Today I'm going to explain the different types of market orders in the Forex. I'm also going to explain the difference between the price you see on the charts, and what you're going to buy/sell the currency pair for. It's important to understand the difference so you don't lose money unintentionally by placing the wrong order.
The Two Ways to Execute an Order
The first is called one cancels the other (OCO). When either the limit order or the stop order is reached it cancels the other. In other words, if you have entered a long position (bought) and your limit order is reached you will automatically sell to protect your profits. By reaching your limit order, you have canceled your stop order (which you set up at a lower price than the entry price in order to minimize losses).
The other type of order execution procedure is called cancel/replace. If you are chasing the market you will be using the cancel/replace execution procedure. As the market continues to move your original stop order is cancelled and replaced in the direction of the market movement. In this way you are locking in your profits as you go.
How to Place Orders Based on Market Outlook
If you are a bull, only cancel and replace to the new last low after the market has made a new high. If you cancel and replace before the market has made a new high, you may be stopped out by a slight retracement.
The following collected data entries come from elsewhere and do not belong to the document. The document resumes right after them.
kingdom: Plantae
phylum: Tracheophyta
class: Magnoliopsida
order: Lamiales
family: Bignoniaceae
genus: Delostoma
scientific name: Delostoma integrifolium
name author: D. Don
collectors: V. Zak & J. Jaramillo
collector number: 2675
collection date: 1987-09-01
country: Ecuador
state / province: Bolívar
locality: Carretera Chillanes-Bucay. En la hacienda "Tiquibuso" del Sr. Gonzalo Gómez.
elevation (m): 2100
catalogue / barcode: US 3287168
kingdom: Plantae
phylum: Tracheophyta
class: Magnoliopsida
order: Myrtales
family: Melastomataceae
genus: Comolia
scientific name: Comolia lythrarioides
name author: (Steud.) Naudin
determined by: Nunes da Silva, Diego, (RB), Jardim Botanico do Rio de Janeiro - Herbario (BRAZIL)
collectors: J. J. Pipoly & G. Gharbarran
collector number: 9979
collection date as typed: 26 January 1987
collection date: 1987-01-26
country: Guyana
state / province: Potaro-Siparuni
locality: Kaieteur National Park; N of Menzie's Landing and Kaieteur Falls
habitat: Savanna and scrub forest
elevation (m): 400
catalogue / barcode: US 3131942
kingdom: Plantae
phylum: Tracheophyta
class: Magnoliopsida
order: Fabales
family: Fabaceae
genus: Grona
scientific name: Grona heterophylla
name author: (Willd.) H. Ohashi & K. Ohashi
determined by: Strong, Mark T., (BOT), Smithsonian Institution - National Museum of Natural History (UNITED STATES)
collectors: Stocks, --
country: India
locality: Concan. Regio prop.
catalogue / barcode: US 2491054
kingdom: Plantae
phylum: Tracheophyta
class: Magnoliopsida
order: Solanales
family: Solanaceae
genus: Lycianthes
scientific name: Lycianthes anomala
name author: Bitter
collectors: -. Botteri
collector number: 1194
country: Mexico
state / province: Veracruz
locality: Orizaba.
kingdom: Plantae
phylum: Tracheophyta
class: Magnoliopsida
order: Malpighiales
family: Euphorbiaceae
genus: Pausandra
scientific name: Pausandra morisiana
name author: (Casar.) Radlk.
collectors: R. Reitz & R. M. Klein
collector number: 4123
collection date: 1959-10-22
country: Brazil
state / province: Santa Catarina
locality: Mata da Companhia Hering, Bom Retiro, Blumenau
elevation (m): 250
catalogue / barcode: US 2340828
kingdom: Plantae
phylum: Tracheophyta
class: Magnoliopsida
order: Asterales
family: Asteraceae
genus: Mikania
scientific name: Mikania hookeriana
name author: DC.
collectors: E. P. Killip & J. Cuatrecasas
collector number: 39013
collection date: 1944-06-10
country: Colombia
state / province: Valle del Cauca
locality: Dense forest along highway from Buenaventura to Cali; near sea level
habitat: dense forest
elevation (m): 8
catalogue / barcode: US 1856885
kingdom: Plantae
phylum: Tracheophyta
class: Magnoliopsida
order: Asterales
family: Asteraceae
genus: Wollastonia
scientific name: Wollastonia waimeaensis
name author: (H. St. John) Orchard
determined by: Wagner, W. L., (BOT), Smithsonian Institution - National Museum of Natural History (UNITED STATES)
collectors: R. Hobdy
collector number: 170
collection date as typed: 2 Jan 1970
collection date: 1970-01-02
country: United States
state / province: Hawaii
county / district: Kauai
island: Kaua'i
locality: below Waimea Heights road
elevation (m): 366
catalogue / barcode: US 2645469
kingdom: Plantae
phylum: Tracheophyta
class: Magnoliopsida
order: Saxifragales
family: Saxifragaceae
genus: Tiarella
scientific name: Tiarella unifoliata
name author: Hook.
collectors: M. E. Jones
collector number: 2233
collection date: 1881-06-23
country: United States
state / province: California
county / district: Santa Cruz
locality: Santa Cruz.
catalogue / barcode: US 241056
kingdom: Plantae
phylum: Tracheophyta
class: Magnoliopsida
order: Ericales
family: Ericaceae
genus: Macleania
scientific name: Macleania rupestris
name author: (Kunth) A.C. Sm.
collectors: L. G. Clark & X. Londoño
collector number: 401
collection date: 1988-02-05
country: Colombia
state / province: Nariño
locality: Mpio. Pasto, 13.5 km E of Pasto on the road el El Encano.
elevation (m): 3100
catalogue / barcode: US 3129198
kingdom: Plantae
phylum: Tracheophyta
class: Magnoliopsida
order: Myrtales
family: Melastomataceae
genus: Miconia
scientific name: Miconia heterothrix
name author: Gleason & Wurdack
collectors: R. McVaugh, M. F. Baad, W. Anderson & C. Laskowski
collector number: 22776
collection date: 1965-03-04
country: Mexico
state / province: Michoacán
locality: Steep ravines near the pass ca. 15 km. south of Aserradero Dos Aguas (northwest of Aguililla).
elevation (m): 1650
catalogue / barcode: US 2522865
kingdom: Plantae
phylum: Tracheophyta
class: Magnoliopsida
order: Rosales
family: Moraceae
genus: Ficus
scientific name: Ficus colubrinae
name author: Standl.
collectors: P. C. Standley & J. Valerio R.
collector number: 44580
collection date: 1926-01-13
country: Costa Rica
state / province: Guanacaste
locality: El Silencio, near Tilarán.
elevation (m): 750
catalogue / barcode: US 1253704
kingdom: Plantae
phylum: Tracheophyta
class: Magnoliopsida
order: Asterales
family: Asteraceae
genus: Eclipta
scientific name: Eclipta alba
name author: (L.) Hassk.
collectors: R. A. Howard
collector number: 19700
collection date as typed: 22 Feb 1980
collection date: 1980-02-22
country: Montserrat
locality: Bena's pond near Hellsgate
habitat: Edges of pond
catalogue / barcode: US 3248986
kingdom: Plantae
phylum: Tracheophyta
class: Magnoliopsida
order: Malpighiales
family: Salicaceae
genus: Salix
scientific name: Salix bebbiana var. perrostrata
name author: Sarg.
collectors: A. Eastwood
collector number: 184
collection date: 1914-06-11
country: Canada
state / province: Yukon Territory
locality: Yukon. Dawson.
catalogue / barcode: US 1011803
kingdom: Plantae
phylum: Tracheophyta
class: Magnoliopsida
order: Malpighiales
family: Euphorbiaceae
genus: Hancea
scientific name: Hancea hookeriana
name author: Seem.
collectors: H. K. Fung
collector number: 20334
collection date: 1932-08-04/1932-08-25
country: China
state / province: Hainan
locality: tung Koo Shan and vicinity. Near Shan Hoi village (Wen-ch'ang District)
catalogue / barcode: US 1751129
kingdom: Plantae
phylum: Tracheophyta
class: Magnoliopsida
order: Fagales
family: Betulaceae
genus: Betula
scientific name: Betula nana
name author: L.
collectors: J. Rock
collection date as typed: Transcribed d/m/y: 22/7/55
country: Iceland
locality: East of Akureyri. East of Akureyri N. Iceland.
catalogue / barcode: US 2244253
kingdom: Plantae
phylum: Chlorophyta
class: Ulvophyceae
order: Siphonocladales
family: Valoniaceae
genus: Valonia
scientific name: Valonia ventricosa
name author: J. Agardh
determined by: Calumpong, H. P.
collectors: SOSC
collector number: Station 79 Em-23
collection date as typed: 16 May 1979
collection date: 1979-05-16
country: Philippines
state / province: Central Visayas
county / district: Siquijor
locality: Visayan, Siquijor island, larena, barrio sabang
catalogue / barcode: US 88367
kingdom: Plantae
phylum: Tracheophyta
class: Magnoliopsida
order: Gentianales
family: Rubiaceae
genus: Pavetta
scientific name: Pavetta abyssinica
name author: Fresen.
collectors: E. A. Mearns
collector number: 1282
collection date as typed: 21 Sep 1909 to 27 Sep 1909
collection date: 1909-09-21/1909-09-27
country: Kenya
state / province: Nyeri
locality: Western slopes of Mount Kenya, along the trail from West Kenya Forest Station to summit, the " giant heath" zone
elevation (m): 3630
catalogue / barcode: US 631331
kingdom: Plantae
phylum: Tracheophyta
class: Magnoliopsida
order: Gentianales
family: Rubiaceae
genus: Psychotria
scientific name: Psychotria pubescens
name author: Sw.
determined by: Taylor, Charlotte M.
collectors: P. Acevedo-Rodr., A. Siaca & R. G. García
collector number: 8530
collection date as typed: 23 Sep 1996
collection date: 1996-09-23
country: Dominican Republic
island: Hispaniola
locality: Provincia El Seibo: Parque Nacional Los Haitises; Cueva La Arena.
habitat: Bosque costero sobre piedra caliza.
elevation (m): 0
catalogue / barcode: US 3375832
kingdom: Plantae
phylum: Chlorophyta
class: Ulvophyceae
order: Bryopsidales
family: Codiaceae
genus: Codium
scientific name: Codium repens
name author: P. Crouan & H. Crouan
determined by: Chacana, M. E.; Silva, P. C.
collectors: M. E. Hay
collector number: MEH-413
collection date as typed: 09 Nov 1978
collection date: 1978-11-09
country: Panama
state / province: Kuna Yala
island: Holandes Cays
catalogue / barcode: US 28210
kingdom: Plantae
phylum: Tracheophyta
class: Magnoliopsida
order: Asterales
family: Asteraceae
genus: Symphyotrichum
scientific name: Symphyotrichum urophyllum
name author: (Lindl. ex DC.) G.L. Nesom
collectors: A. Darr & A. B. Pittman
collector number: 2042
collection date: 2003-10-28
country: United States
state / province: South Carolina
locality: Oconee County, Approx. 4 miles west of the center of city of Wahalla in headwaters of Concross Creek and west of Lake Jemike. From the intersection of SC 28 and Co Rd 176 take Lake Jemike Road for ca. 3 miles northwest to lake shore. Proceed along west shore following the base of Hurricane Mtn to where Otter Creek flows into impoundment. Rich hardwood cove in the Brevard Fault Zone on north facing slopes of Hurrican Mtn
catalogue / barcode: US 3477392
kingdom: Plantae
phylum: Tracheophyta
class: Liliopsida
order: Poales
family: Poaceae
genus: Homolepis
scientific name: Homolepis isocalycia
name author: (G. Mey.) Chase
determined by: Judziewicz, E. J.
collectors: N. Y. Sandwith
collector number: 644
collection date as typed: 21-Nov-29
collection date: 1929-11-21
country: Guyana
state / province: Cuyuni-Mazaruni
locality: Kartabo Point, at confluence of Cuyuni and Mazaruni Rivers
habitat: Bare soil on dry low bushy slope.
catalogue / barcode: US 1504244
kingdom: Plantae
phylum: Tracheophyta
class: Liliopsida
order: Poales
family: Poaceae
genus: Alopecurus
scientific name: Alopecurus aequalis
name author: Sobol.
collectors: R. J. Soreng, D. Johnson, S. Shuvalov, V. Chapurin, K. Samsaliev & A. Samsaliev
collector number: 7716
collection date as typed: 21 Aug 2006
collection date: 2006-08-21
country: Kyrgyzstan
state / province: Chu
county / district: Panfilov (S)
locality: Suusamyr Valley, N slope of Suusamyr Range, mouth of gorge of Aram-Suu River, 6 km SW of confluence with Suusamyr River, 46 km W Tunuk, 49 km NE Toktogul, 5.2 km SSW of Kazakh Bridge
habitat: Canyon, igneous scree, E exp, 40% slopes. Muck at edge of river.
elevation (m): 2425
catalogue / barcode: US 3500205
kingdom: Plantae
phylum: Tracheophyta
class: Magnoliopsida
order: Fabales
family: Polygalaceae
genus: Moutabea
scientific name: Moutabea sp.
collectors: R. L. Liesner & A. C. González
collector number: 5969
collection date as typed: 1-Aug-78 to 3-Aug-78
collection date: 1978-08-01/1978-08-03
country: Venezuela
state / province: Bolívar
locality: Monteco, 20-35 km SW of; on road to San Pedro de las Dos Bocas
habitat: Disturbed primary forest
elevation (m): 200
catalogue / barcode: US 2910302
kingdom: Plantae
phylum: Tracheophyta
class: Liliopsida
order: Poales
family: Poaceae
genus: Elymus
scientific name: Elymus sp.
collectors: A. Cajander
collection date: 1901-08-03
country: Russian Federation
If you are a bear, only cancel and replace to the new last high after the market has made a new low. Otherwise, you may be stopped out by a slight retracement (the market swings in the opposite direction of the trend but does not break the trend).
What Price Are You Looking At?
As you're looking at your charts, you should know that you are not seeing the entire picture – not all participants in the Forex market are watching the same price. The difference is that buyers are watching the ask price – because that is the price they ask, and sellers are watching the bid price – because that is the price they bid.
Most charts are bid charts, meaning they display the bid price (the candle charts you will be looking at are bid charts). The ask price is typically 3-10 pips higher than the bid price (depending on the currency you're trading). The difference between the ask price and the bid price is called the spread. Some currencies have spreads as large as 100 pips; don't trade these currencies!
Whether you are a bear or a bull, you will be selling on the bid and buying on the ask.
When you set a profit limit to sell you will be selling on the bid, as you will when you set a protective stop to sell. When you set a profit limit to buy you will be buying on the ask, as you will when you set a protective stop to buy.
Remember, in any case you will buy on the ask and sell on the bid. Keep this in mind, as you may need to adjust for it when you're setting your stop loss orders (more about that later).